Marion Mets Newsletter – Issue 32
Today is Opening Day of the Major League Baseball season!
If I had my way, today would be a national holiday. Work and school would be closed, and we all could spend the day eating hot dogs and slurping sodas at the ballpark or just lounging on the couch in front of the TV. Or computer screen. Or phone… however you like to watch the game.
Today, I wanted to quickly tell you about a new feature on the Marion Mets website:
A blog.
Now, I know what you might be thinking. Why is there a newsletter, Chad, AND a blog?
The blog’s purpose is to share short stories that may not be full newsletter articles. (I don’t want to fill up your email inbox every day, ya know.) Or, I may post on the blog small bits of research I’ve found and can’t wait to write a few words about.
These information nuggets may later turn into larger newsletter stories. Who knows!

I’m always – well, when I have time – digging and looking for more answers to my research questions. It reminds me of my favorite line from Field of Dreams, where Moonlight Graham asks Ray, “What’s so interesting about a half inning [of baseball] that would make you come all the way from Iowa to talk to me about it 50 years after it happened?”
I think about that line a lot as I’m researching the Marion Mets or any other baseball story. I’m not likely driving across the country to chat with a ballplayer who cracked the lineup for a half inning in 1967, but I do like to talk to folks on the phone. And, I sort through a lot – A LOT – of old newspapers.
I find inspiration for many of my Mets stories in those archived black and white pages. One tiny paragraph in The Sporting News resulted in my most recent blog post about three Marion infielders who turned four double plays in a game on a mid-August night in Tennessee.
Tinker, Evers and Chance had nothing on Pappageorgas, Chapman and Fisher.
You can read about them below.
There also are stories on the blog about a night at the ballpark in Marion, where the team gave away 500 bats to youngsters before a game that produced 36 runs and lasted until midnight.
Spoiler Alert: The Mets won!
I’ve also written on the blog about a voicemail I received a few weeks ago from a player who was part of Marion’s 1966 Appalachian League championship team.
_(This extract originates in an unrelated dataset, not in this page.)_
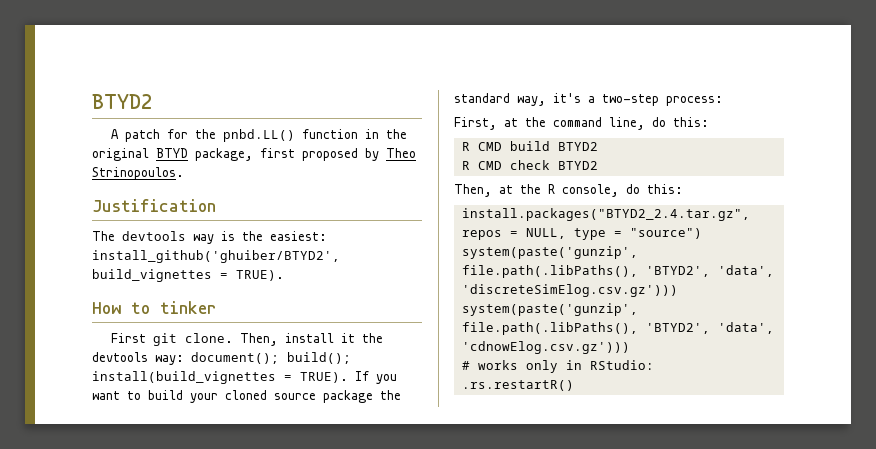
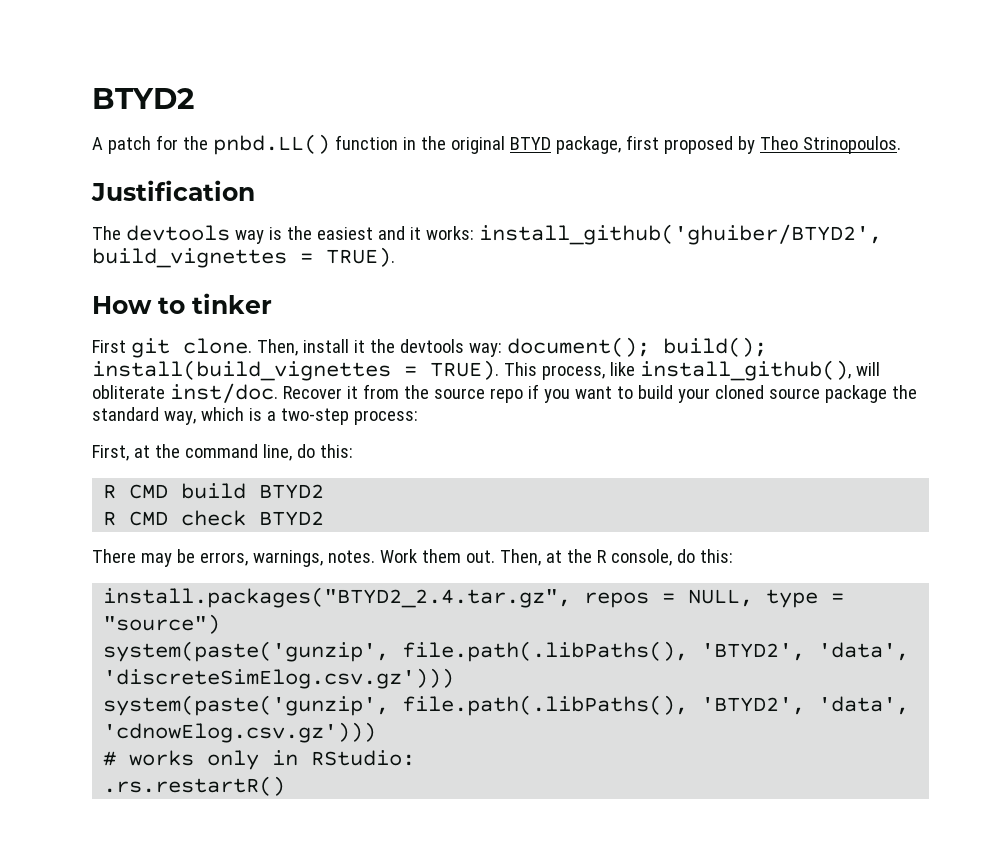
[270,231,327,241] easiest: -> [316,226,474,240] easiest and it works:
[355,371,369,381] If -> [503,360,880,381] [92,383,539,403] This process, like install_github(), will obliterate inst/doc. Recover it from the source repo if
[553,93,581,103] it's -> [200,407,262,421] which is
(598, 165) none -> [92,549,495,567] There may be errors, warnings, notes. Work them out.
The message began with “Chad, it’s Carl Gentile of the old Marion Mets… where the stars of tomorrow shine tonight.” If you grew up attending Marion Mets games, you likely remember those words as part of PA announcer Bob Garnett’s warm welcome to the ballpark.
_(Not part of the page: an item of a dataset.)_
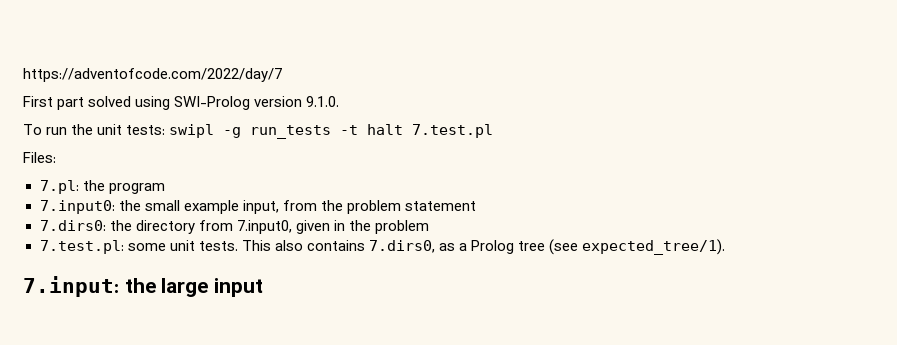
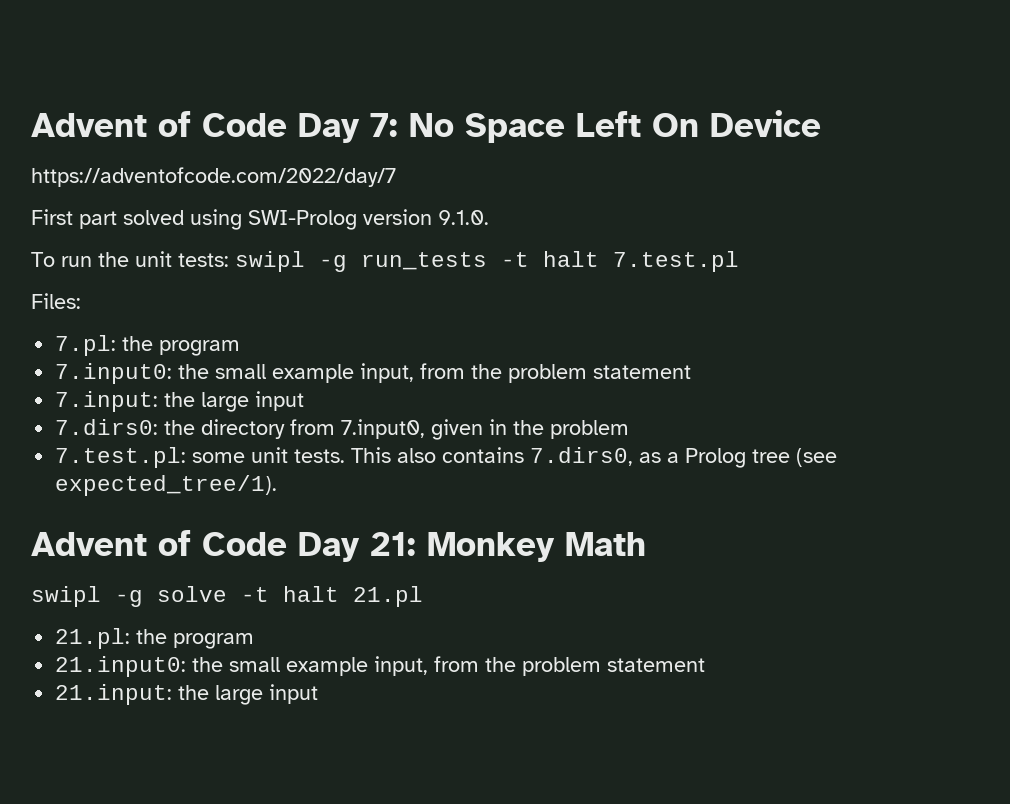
(23, 75) none -> [31,110,821,143] Advent of Code Day 7: No Space Left On Device //
(476, 206) none -> [55,391,305,412] // 7.input: the large input
[23,276,119,297] 7.input: -> [31,530,646,562] [31,586,423,607] [55,628,255,649] [55,656,706,677] [55,684,173,705] Advent of Code Day 21: Monkey Math // swipl -g solve -t halt 21.pl // 21.pl: the program // 21.input0: the small example input, from the problem statement // 21.input:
That’s all for now. You can find these stories and more on the blog, located on the header of the Marion Mets website.
Happy Opening Day, everyone!
Five happy words
Pappageorgas to Chapman to Fisher.
For the Elizabethton Twins on a mid-August night in 1976, those were the “saddest of possible words.”
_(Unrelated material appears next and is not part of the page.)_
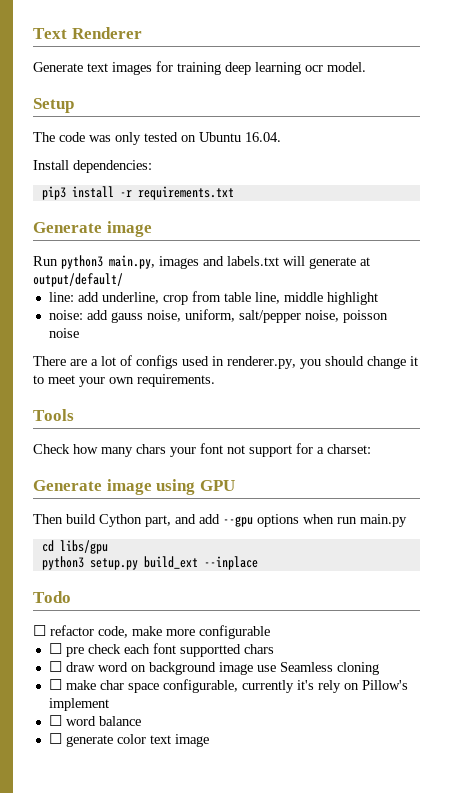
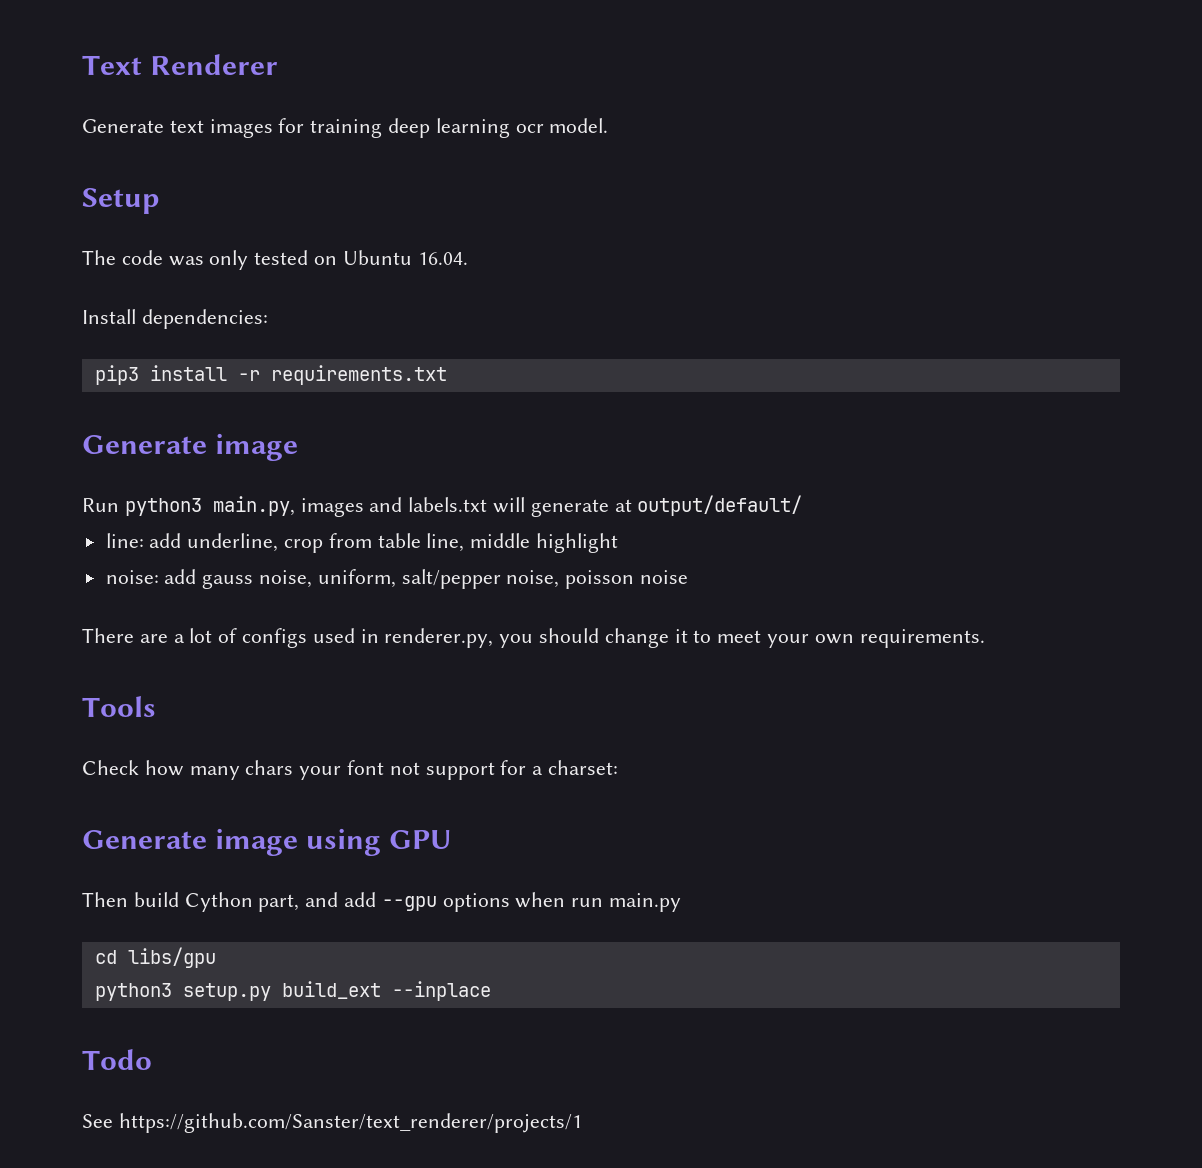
[33,625,270,639] [48,643,274,657] [48,661,379,675] [48,679,408,693] [48,698,109,711] [48,715,141,726] [48,733,209,747] ☐ refactor code, make more configurable // ☐ pre check each font supportted chars // ☐ draw word on background image use Seamless cloning // ☐ make char space configurable, currently it's rely on Pillow's implement // ☐ word balance // ☐ generate color text image -> [82,1113,582,1133] See https://github.com/Sanster/text_renderer/projects/1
OK, it doesn't exactly roll off the tongue like Tinker to Evers to Chance, but Marion’s infield trio – Bob Pappageorgas, Kelvin Chapman and Curtis Fisher – were just as dynamic of a double-play-turnin’ machine for one night as the “bear cubs” Franklin Pierce Adams wrote about more than a decade ago in his 1910 poem “Baseball’s Saddest Lexicon.”
Were Pappageorgas, Chapman and Fisher a trio of Mets fleeter than birds?
Ummmm, maybe. We don’t know.
But, we do know the Marion’s Mets turned four double plays that Aug. 13 night in a tense contest at Elizabethton’s ballpark down by the river.
Ruthlessly pricking the Twins’ gonfalon bubble, I guess.*
Each double play began with Pappageorgas, the slick-fielding 18-year-old shortstop from Pebble Beach, California, gobbling groundballs, tossing them over to Chapman at second base, who zipped the ball to Fisher at first.
Making a Twin “hit into a double,” Adams might write.
Perhaps the most crucial Twin-killing happened in the bottom of the eighth inning when Elizabethton loaded the bases as the Mets clung to a slim advantage.
The Pappageorgas to Chapman to Fisher infield combination quickly silenced the threat – and the 500-plus fans there witnessing the action – and Marion went on to win 3-0.
In all, the fleet-footed Pappageorgas recorded 10 assists with no errors that night. The rare feat was reported in local media – but nowhere in a poem that I’m aware of – and it got the attention of The Sporting News, which was a big deal in 1976.
Pappageorgas to Chapman to Fisher.
“Words that are heavy with nothing but trouble.”
* To be accurate, there was no gonfalon bubble to be pricked between these two teams. Both were cellar-dwellers in their respective Appalachian League divisions, Marion in the North and Elizabethton in the South.